#### [What you have to do]
Below is a listing with pictures in it; transcribe exactly the lines from the one that has "Table 9. Standardized" through the one that has "Figure 9. ( a", and omit those pictures.

#### [Dataset]
━━━

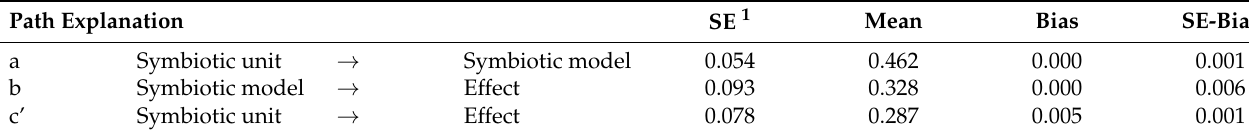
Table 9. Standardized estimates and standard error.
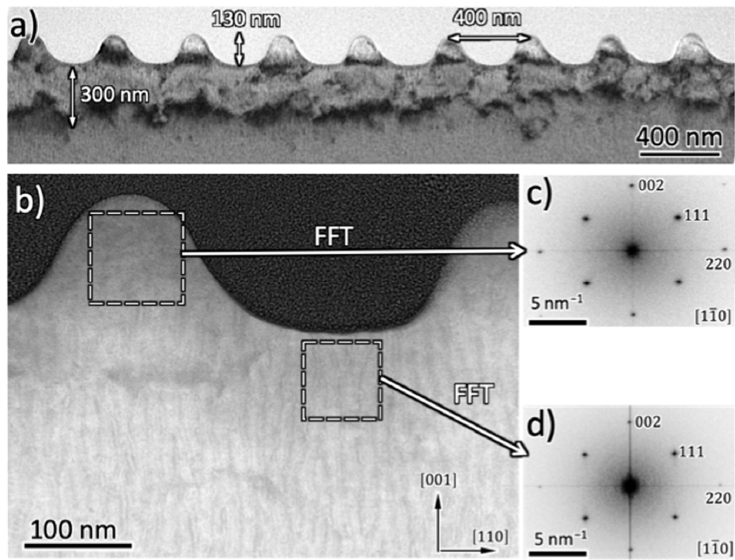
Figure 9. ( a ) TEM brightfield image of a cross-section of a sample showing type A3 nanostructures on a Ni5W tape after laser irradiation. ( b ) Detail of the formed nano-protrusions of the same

━━━

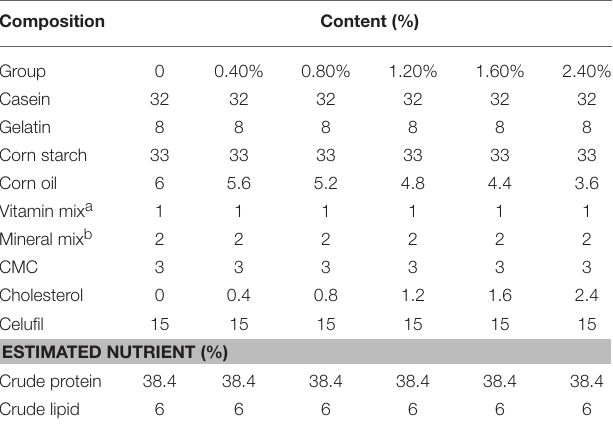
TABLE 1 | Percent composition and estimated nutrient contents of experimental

━━━

#### [Exercise result]
Table 9. Standardized estimates and standard error.
Figure 9. ( a ) TEM brightfield image of a cross-section of a sample showing type A3 nanostructures on a Ni5W tape after laser irradiation. ( b ) Detail of the formed nano-protrusions of the same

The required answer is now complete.